- _Exercise objective_:
The records that follow are to be repeated in full, with no pictures retained.

- _Dataset_:
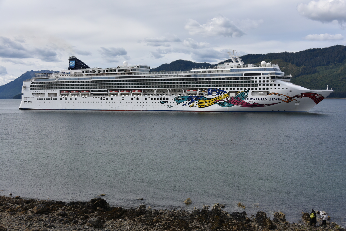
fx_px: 385
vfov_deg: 33.4
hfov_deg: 48.4
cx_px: 173
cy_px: 116
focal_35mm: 40
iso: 100
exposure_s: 1/320
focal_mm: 40
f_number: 9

- _Exercise output_:
fx_px: 385
vfov_deg: 33.4
hfov_deg: 48.4
cx_px: 173
cy_px: 116
focal_35mm: 40
iso: 100
exposure_s: 1/320
focal_mm: 40
f_number: 9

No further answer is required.